Stated problem 1
From the SWANN repository page, extract the stretch from "Welcome to the" through "enhance search performance.", copying it word for word.
Stated problem 2
Using the SWANN repository page, answer each of the following:
(a) Which hashing technique does the system use to index and retrieve high-dimensional binary vectors?
(b) What value does the basic example assign to the constant recall?
(c) What value does the basic example assign to the constant steps?

Text provided

Welcome to the SWANN repository! This project focuses on developing a highly efficient indexing and retrieval system for high-dimensional binary vectors using Locality-Sensitive Hashing (LSH). It incorporates trie-based indexing and efficient bucket distribution techniques to enhance search performance.
This basic example covers loading, building and querying of the LSH index.
int main() {
// Load dataset
vector<bitset<D>> dataset = ...;
// Specify hyperparameters
const float recall = 0.9f;
const uint32 depth = ...;
const uint32 count = ...;
const uint32 nns = 10;
// Instantiate hash family
HashFamily<D> pool = HashFamilyFactory<D>::createRandomBits();
// Instantiate maps
const uint32 steps = 8;
auto maps = LSHMapFactory<D>::create_optimized(
dataset,
pool,
depth,
count,
steps
);
// Create and build index
Index<D> *index = new LSHForest<D>(
maps,
dataset,
SingleBitFailure<D>
);
index->build();
// Run query on query point q
bitset<D> q = ...;
auto result = index->query(
q,
nns,
recall
);
}This example covers the fully optimized loading, building and querying of a list of queries. It uses multithreading to speed up the process.

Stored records
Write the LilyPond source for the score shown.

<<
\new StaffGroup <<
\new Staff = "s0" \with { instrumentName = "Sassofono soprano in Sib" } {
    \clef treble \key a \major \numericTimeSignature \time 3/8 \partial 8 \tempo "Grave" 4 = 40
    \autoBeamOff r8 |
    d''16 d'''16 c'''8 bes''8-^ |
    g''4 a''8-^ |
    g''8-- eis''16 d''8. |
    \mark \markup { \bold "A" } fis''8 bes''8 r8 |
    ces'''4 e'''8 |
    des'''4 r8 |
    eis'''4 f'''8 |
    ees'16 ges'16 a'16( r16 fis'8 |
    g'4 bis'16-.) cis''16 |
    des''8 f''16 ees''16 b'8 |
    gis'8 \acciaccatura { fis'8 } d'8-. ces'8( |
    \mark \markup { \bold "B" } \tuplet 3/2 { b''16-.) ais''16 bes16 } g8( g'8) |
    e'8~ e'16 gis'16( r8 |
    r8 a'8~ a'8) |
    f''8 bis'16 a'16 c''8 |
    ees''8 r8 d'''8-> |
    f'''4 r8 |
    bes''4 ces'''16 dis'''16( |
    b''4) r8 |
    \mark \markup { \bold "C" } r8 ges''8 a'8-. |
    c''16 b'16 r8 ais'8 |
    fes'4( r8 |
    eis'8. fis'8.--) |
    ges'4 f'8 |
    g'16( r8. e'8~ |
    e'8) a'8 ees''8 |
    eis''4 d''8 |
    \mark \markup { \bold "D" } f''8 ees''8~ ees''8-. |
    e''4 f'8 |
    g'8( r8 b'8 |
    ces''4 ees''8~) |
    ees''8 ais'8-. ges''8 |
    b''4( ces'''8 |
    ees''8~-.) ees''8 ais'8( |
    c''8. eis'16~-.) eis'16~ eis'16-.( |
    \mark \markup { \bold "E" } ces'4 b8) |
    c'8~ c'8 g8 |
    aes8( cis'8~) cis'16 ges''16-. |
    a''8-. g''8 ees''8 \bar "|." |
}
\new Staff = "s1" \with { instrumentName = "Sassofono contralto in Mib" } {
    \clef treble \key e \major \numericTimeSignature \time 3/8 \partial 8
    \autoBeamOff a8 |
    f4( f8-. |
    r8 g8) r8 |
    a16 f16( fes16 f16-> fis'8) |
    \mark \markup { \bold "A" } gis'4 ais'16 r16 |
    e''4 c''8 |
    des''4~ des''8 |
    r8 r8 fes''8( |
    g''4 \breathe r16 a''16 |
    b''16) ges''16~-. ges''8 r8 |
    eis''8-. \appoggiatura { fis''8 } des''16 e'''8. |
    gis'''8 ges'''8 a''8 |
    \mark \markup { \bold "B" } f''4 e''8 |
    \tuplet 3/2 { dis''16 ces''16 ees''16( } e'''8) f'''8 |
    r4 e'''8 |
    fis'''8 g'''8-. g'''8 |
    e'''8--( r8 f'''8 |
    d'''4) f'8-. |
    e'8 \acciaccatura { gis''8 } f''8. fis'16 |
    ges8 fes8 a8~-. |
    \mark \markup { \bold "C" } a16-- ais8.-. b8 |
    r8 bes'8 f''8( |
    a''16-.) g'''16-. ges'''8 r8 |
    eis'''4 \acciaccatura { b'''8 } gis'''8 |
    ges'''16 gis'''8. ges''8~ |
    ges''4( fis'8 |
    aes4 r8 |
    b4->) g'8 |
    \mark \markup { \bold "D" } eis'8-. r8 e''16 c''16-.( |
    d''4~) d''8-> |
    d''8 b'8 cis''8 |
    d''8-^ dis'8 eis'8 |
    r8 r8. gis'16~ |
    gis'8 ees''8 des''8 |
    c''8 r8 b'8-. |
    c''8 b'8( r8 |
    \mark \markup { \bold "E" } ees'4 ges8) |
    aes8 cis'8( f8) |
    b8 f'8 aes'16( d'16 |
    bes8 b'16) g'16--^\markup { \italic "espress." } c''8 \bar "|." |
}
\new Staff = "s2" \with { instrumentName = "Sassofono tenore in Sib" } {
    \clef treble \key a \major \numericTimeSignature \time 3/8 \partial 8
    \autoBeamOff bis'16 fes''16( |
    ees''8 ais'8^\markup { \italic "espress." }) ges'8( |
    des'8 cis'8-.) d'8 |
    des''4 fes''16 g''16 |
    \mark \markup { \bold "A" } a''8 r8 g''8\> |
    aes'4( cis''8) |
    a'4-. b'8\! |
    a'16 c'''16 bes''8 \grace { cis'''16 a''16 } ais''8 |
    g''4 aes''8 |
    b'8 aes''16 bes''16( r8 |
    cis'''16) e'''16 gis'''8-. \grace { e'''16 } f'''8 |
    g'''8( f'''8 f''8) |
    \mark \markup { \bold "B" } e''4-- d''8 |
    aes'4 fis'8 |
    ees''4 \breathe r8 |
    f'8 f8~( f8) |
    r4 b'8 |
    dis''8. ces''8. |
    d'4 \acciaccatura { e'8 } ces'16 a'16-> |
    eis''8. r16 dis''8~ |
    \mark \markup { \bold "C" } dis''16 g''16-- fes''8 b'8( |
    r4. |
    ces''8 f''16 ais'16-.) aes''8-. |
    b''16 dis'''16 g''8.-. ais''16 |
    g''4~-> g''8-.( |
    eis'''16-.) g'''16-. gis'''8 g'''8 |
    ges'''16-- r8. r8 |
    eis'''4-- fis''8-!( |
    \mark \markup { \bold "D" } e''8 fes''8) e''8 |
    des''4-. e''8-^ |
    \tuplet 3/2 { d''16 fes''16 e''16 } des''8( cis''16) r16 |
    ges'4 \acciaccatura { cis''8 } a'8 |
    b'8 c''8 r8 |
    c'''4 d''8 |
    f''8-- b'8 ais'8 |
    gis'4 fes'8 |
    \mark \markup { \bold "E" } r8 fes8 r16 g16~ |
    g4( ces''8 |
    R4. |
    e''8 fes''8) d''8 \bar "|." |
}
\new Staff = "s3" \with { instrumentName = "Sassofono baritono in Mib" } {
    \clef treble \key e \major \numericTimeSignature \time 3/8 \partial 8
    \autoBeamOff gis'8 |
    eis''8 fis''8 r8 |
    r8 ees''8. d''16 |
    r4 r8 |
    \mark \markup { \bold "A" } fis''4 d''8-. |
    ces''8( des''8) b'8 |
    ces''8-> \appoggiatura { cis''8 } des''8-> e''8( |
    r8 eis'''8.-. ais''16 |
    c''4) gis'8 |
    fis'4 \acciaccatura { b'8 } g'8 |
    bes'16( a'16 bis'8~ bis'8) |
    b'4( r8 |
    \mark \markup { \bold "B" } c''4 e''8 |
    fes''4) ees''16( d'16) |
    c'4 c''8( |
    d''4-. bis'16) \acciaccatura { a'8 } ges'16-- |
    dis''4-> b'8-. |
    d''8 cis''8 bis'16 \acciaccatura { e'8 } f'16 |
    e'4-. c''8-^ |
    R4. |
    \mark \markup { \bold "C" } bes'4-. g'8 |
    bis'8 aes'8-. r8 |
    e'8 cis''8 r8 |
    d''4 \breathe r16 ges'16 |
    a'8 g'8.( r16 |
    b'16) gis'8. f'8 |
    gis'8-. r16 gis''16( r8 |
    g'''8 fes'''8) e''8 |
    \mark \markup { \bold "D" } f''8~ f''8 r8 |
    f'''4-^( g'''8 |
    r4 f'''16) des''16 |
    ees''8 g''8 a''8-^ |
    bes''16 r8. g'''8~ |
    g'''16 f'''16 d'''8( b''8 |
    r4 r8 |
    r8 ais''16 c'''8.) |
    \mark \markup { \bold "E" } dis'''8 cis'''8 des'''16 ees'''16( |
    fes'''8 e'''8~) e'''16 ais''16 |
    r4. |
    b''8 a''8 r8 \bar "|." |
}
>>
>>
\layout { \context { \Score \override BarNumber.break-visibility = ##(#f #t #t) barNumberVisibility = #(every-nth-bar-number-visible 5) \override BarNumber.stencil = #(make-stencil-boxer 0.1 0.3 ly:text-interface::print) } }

Correct output 1
Welcome to the SWANN repository! This project focuses on developing a highly efficient indexing and retrieval system for high-dimensional binary vectors using Locality-Sensitive Hashing (LSH). It incorporates trie-based indexing and efficient bucket distribution techniques to enhance search performance.

Correct output 2
(a) Locality-Sensitive Hashing (LSH)
(b) 0.9f
(c) 8